W ostatnich tygodniach w amerykańskich mediach sporo mówiło się o zainteresowaniu usługami Bojana Bogdanovicia. Skrzydłowy Detroit Pistons prezentuje solidną formę i przyciągnął uwagę kilku szukających wzmocnień zespołów. Kierownictwo Tłoków ostudza jednak zapały chętnych i podkreśla, że nie rozważają transferu Chorwata. Powód? Chęć walki o play-offs.
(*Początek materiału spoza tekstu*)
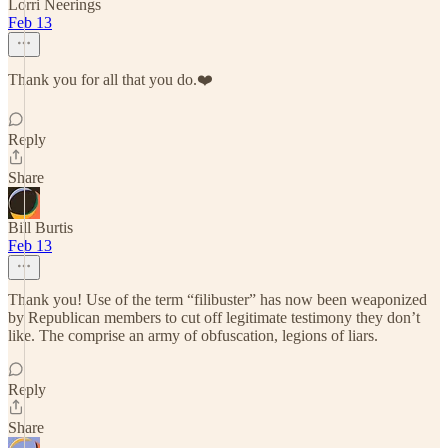
Lorri Neerings
Feb 13
Thank you for all that you do.❤️
Reply
Share
Bill Burtis
Feb 13
Thank you! Use of the term “filibuster” has now been weaponized
by Republican members to cut off legitimate testimony they don’t
like. The comprise an army of obfuscation, legions of liars.
Reply
Share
Bojan Bogdanović trafił do Detroit Pistons z Utah Jazz w efekcie rozpoczynającej się w Salt Lake City przebudowy trzonu zespołu. Tłoki skorzystały z okazji i pozyskały świetnego strzelca, przedłużając następnie jego umowę o kolejne dwa lata. Obecny kontrakt skrzydłowego z Chorwacji wygasa w 2025 roku, co czyni z niego wyśmienity materiał do transferu.
W ostatnich tygodniach 33-latek prezentuje świetną formę, a notowane przez niego liczby mówią same za siebie. W 31 rozegranych spotkaniach zdobywa on średnio 21,3 punktu (rekord kariery), 3,5 zbiórki oraz 2,5 asysty (rekord kariery) na mecz, trafiając 49,7% wszystkich rzutów z gry (wyrównany rekord kariery) oraz 42,3% z trzy. Nie powinno zatem dziwić, że Bogdanović zwrócił na siebie uwagę kilku zespołów, w tym przede wszystkim Los Angeles Lakers.
Włodarze Jeziorowców mieli nadzieję, że uda im się pozyskać strzelca, który znacząco rozciągnąłby ich grę i ułatwił zadanie m.in. LeBrona Jamesa czy kontuzjowanego obecnie Anthony’ego Davisa. Wszystko wskazuje jednak na to, że Lakers będą musieli obejść się smakiem.
Zgodnie z doniesieniami Marka Steina kierownictwo Pistons wierzy, że doświadczony strzelec może pomóc w grze zdrowemu Cade’owi Cunninghamowi, który obecnie zmaga się z kontuzją i do gry wróci dopiero w przyszłym sezonie. W Detroit ma panować przekonanie, że Bogdanović, Cunningham i pozostali młodzi zawodnicy będą w stanie powalczyć w przyszłym sezonie o miejsce w play-offs (czyli pierwszy udział w PO od 2019 roku, a zarazem trzeci od 2010).
Jeżeli Lakers chcą zatem powalczyć o wzmocnienia przed zamknięciem okienka transferowego, swoją uwagę powinni skupić gdzie indziej. Pistons w dalszym ciągu będą skupiali się na rozwoju swojego talentu, by zgodnie z oczekiwaniami „zaatakować” wkrótce czołową dziesiątkę. Obecnie z kiepskim bilansem 8-24 plasują się na odległym 14. miejscu w tabeli Konferencji Wschodniej z nadzieją na wysoki wybór w drafcie.